▶ TASK PROMPT
Collect every line in the rows below that contains the word "Darroch", matching its capitalization exactly.

▶ EXTRACTED ENTRIES
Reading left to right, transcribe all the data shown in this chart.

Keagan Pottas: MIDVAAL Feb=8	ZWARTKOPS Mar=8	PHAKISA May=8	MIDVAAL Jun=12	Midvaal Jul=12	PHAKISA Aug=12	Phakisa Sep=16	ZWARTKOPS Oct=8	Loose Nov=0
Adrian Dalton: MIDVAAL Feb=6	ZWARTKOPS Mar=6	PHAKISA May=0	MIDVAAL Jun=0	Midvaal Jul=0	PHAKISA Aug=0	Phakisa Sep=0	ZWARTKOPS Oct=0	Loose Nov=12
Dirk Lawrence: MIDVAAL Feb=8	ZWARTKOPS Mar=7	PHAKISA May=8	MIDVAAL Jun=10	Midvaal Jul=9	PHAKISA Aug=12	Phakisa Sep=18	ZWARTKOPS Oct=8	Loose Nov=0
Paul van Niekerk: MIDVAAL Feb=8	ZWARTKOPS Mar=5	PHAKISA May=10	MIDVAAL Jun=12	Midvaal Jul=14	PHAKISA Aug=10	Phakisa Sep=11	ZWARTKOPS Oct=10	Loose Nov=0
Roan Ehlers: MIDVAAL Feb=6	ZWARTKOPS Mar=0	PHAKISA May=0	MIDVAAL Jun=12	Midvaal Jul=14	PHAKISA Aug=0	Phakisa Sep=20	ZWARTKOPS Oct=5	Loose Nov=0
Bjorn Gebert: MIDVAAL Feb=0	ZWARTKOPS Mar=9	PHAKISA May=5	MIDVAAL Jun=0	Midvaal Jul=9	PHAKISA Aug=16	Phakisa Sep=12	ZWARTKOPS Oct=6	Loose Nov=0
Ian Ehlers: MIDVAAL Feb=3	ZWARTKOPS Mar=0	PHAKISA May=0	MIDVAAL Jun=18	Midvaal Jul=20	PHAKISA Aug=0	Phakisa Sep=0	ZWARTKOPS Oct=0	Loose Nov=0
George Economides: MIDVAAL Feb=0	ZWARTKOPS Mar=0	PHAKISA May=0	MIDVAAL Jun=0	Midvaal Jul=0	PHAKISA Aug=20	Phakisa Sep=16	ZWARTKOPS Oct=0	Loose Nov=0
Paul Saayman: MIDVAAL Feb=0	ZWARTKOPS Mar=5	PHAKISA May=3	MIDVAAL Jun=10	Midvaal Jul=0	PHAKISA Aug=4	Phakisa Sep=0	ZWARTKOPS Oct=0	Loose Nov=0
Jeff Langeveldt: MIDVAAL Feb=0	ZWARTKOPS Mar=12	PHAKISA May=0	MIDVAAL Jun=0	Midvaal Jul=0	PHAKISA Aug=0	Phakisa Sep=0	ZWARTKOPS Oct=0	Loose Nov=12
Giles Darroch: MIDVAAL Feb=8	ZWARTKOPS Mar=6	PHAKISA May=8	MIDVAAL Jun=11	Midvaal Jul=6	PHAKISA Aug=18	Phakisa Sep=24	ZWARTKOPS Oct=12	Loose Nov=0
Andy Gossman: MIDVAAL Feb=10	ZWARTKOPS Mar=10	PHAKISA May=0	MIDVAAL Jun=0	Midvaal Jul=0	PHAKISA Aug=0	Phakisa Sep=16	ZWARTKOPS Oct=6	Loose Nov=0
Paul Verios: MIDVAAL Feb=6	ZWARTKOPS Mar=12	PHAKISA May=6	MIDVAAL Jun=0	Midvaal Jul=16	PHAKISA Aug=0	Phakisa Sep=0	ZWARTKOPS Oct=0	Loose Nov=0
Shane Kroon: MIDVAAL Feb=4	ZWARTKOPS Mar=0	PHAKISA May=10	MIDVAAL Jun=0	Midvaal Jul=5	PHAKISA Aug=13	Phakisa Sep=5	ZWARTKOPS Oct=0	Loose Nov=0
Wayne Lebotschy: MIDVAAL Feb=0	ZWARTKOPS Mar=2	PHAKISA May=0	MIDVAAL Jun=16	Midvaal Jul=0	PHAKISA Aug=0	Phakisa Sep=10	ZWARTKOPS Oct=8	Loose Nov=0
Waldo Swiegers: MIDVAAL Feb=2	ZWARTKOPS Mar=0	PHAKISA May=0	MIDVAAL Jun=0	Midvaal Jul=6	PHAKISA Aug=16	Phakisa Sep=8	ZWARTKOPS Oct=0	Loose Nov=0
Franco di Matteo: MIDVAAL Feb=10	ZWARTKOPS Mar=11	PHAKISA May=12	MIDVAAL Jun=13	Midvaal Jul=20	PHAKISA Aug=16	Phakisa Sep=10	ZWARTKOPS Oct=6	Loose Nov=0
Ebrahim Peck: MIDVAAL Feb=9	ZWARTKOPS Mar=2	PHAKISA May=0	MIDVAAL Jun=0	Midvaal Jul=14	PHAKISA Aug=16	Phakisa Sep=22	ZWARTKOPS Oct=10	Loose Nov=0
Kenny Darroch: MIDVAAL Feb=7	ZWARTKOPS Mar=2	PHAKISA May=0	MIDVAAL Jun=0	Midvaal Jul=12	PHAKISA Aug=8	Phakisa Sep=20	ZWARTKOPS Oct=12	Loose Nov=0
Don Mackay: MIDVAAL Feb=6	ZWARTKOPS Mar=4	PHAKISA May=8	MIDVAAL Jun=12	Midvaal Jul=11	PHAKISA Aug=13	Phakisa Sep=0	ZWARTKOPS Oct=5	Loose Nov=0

▶ RESPONSE AREA
Giles Darroch: MIDVAAL Feb=8	ZWARTKOPS Mar=6	PHAKISA May=8	MIDVAAL Jun=11	Midvaal Jul=6	PHAKISA Aug=18	Phakisa Sep=24	ZWARTKOPS Oct=12	Loose Nov=0
Kenny Darroch: MIDVAAL Feb=7	ZWARTKOPS Mar=2	PHAKISA May=0	MIDVAAL Jun=0	Midvaal Jul=12	PHAKISA Aug=8	Phakisa Sep=20	ZWARTKOPS Oct=12	Loose Nov=0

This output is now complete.